** WHAT THE TASK REQUIRES **
Reproduce word for word the passage of the article on Charles "Shorty" Whittington that begins at "To his neighbors, Grammer" and stops after "state of mind.".

Charles ‘Shorty’ Whittington Takes ATA Reins
By Eric Miller, Staff Reporter
This story appears in the Oct. 13 print edition of Transport Topics.
It’s another sticky-hot summer day in Grammer, Ind., population 138, and the owner of the only business in town is talking a mile a minute, his twangy Hoosier voice drowning out the eerie silence of the corn and soybean fields surrounding a gravel lot filled with rows of shiny tank trailers.
This tiny south-central Indiana town is the headquarters for Grammer Industries — a relatively small, but handsomely profitable, hazardous-materials carrier — and the place where its proud owner, Charles “Shorty” Whittington, hangs his hat — not to mention the essence of his being.
To his neighbors, Grammer is a great place to raise a family but a tough place to find something to do on a Saturday night. To him, Grammer is a state of mind.
“I love this little town,” he said with a big smile on his face. “I grew up here and don’t ever want to leave.”

** GIVEN MATERIAL **
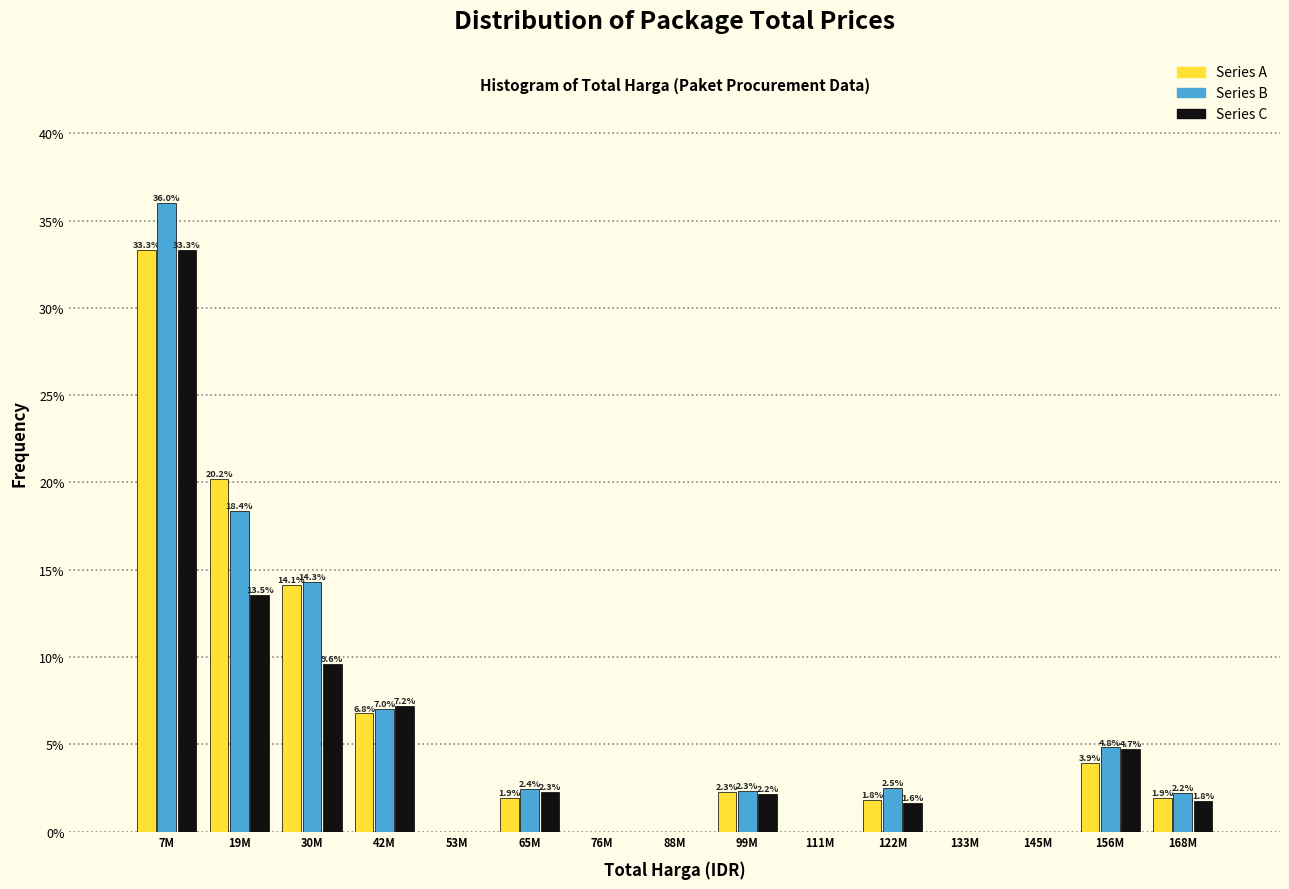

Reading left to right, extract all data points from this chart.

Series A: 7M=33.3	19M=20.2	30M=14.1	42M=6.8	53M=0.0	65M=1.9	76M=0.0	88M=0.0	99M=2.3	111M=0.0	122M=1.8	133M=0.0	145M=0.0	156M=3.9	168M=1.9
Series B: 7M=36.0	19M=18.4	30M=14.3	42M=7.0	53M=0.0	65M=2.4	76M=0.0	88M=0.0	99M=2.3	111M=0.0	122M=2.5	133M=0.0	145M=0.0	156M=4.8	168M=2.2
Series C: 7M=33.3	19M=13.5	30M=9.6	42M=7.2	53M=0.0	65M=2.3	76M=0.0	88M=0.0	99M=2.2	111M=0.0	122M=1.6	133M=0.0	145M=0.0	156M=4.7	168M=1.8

** OUTPUT OF THE TASK **
To his neighbors, Grammer is a great place to raise a family but a tough place to find something to do on a Saturday night. To him, Grammer is a state of mind.